Mozart is not standard Blomstedt territory but he captured the tension in the opening Allegro, the clean textures of the Haydnesque slow movement, the bracing dance of the Menuet and Trio and nailed the forward-looking innovation of the finale. All the repeats present and correct. Maybe the minor key (this and No 25) is HB’s bag.
Beethoven definitely is his territory and this was marvellous. He plainly loves it and made the PO fall in love with this, the most important work of music in the Western canon IMHO, all over again. 50 strings. Count ’em. Violins antiphonally divided. But every texture, every phrase, even when it get a bit blowsy, in the coda to the epic opening movement or the heroic final variation in the Finale, was utterly transparent. He has clearly continued to learn from the new ways of approaching LvB’s music and grafted that on to the decades of dramatic interpretation he has lived through. No need to open the score. Back straight. Legs planted. Just fingers, elbows, shoulders to remind the players what they already knew. Some stand out double bass grooves and well hard thwack timpani. Natural trumpets. And, in the funeral march, plenty of aural elbow room for the woodwind to shine. The change that this piece of music ushered in was plainly heard but never at the expense of its still Classical grounding.
Best of all. He believes in Beethoven’s markings. Even if he, like most, can’t quite get there. I am not advocating blast beat fast a la Gardiner, (though I am salivating at the complete cycle with the ORR next year at the Barbican), but LvB knew what his was up to and if you don’t agree you can go back to your interminable Wagnerian dirges.
Even when taking the well deserved applause HB seemed more concerned with praising the audience than lapping up the audience appreciation.

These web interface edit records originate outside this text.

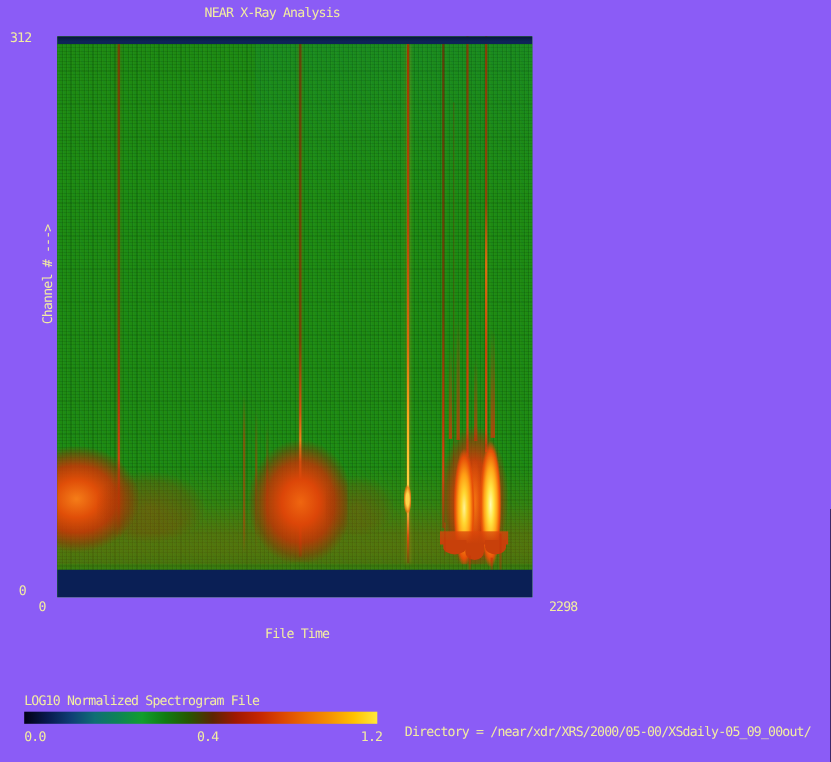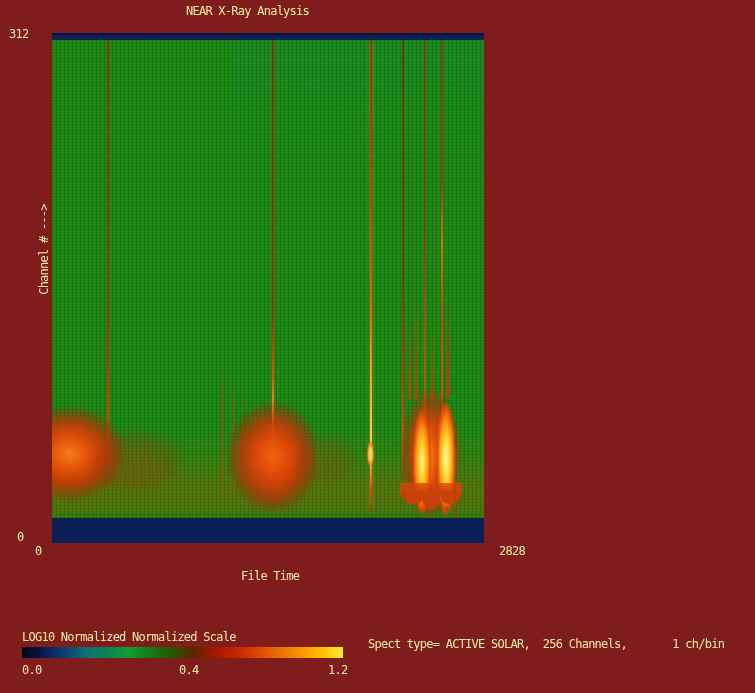--- a/index.html
+++ b/index.html
@@ -1,16 +1,16 @@
 <!DOCTYPE html>
 <html><head>
 <meta charset="utf-8">
 <style>
   html,body{margin:0;padding:0;background:#000;}
-  #canvas{position:relative;width:755px;height:693px;background:#7f1d1d;overflow:hidden;
+  #canvas{position:relative;width:755px;height:693px;background:#8b5cf6;overflow:hidden;
     font-family:"DejaVu Sans Mono","Liberation Mono",monospace;}
   .txt{position:absolute;color:#f2eca2;font-size:12px;line-height:13px;
     letter-spacing:-0.75px;white-space:pre;}
   .title{left:186px;top:5px;}
   .date{left:393px;top:5px;}
   .ytop{left:9px;top:28px;}
   .ybot{left:17px;top:531px;}
   .ylabel{left:-5px;top:243px;width:98px;text-align:center;transform:rotate(-90deg);}
   .x0{left:35px;top:545px;}
   .xlabel{left:241px;top:570px;}
@@ -134,23 +134,23 @@
     <div class="drip d2"></div>
     <div class="drip d3"></div>
     <div class="drip d4"></div>
 
     <div class="bandtop"></div>
     <div class="bandbot"></div>
   </div>
 
   <div class="txt x0">0</div>
   <div class="txt xlabel">File Time</div>
-  <div class="txt xmax">2828</div>
+  <div class="txt xmax">2298</div>
 
-  <div class="txt cbtitle">LOG10 Normalized Normalized Scale</div>
+  <div class="txt cbtitle">LOG10 Normalized Spectrogram File</div>
   <div class="cb" id="colorbar" style="background: linear-gradient(90deg, rgb(1, 1, 20), rgb(8, 26, 78), rgb(15, 63, 116), rgb(15, 110, 116), rgb(14, 132, 85), rgb(18, 158, 46), rgb(17, 124, 18), rgb(39, 87, 0), rgb(92, 37, 0), rgb(160, 24, 0), rgb(197, 38, 0), rgb(220, 72, 0), rgb(236, 109, 0), rgb(246, 147, 0), rgb(255, 193, 0), rgb(255, 233, 60));"></div>
   <div class="txt cbt0">0.0</div>
   <div class="txt cbt1">0.4</div>
   <div class="txt cbt2">1.2</div>
 
-  <div class="txt info1">Spect type= ACTIVE SOLAR,  256 Channels,       1 ch/bin</div>
+  <div class="txt info2">Directory = /near/xdr/XRS/2000/05-00/XSdaily-05_09_00out/</div>
 
 </div>
 
 </body></html>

Mark of the man. With Abbado, Boulez, Harnoncourt, Masur and Davies sadly no longer with us this leaves Maestros Haitink and Blomstedt as the granddaddies. (I can’t vouch for Mr Muti). Both prize purity and don’t f*ck about with what is on the page. Haitink still gets my vote but he only seems to do Bruckner or Mahler now. So hearing what a legend does with stuff I love was a real privilege.
There aren’t that many recordings I would own conducted by HB, whether with the various Scandi outfits he has headed up, the Dresden Staatskapelle or the Leipzig Gewandhaus. (Under Barenboim and Chailly these two have climbed to the very top of the orchestral tree but guess who kicked off the journey). But I wouldn’t be without his Nielsen symphonies with the San Francisco Symphony Orchestra. Basically he single handedly showed what the rest of the world what Denmark’s favourite musical maverick (I know, it’s a small field) could do. Priceless.